If we can somehow get the difference between the timestamps of state transitions of the same issue, then we know that that is the time spent in the given column.
SQL has a handy LAG
function for this: it’s a window function that can do calculations on rows based on a given physical offset (which is usually 1). This means that it enables spreadsheet-like calculations based on the row above or below the current one, while partitioning the data into chunks that make sense.
This might be common knowledge, but I didn’t know about this function until a few months ago. Even Julia Evans has tweeted about its usage!
The expression looks like this:
LAG (scalar_expression [,offset] [,default])
OVER ( [ partition_by_clause ] order_by_clause )
For me to understand what I need to partition by, I ask myself: “What is the entity I want to compare multiple rows for?”. Basically, “Where should the calculation restart”?
In this case, this is the issue_key
: since I want to calculate the differences of the timestamp column for the same issue_key
.
The query looks like this:
SELECT
issue_key AS key,
from_column AS status,
timestamp AS transition_timestamp,
JULIANDAY(timestamp) - LAG(
JULIANDAY(timestamp)
) OVER (PARTITION BY issue_key ORDER BY datetime(timestamp) ASC) AS time_in_column
FROM changelog ORDER BY issue_key, DATETIME(timestamp) ASC;
This gives us each ticket’s lifetime in each column.

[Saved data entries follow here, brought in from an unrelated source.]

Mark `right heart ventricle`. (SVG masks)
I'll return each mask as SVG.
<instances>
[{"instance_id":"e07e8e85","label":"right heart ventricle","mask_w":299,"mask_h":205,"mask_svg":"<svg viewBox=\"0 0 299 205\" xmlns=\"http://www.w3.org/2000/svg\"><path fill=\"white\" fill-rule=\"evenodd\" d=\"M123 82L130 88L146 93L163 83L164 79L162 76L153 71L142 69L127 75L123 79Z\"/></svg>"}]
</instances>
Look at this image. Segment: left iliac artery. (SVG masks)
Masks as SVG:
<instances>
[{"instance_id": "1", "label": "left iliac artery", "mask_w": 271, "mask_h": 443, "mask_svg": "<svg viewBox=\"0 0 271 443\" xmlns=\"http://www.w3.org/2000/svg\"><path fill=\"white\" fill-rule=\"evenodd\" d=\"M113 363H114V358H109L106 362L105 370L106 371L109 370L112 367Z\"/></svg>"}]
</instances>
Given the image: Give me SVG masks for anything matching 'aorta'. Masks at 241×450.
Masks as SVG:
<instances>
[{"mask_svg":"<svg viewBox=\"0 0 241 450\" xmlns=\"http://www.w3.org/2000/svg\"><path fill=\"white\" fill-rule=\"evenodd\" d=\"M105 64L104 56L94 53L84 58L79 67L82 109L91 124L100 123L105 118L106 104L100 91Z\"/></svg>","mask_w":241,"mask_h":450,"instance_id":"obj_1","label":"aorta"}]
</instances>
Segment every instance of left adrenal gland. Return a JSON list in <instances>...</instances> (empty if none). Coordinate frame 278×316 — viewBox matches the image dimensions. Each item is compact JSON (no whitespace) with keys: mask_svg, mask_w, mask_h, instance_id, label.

KEY STATUS TRANSITION TIMESTAMP TIME IN COLUMN (DAYS)
--------------------------------------------------------------------------------------
XY-8 Ready for Development 2020-02-11 08:54:24.244000-06:00
XY-8 Ready 2020-02-11 11:12:12.890000-06:00 0.095701921265
XY-8 Open 2020-02-11 11:17:07.636000-06:00 0.003411412239
XY-8 In progress 2020-02-12 10:30:25.317000-06:00 0.967565752100
XY-8 Closed 2020-02-14 07:52:24.254000-06:00 1.890265474561
XY-8 In progress 2020-02-25 04:46:18.715000-06:00 10.87076922459
XY-9 Ready for Development 2020-02-10 11:06:21.060000-06:00
XY-9 Blocked 2020-02-11 10:25:12.282000-06:00 0.971426180563
XY-9 Ready 2020-02-11 11:12:13.138000-06:00 0.032648796215
XY-9 Open 2020-02-14 05:42:06.763000-06:00 2.770759548991
XY-9 In progress 2020-02-15 01:31:51.244000-06:00 0.826209270861
As you can see, a new “partition” starts with each issue key, and the calculation restarts.
# Conclusion
You can use this approach to get a general idea about the time spent in each column in a Jira Kanban board.
However, remember that
“When a measure becomes a target, it ceases to be a good measure.”
and to always take metrics (especially ones involving human beings) with a grain of salt.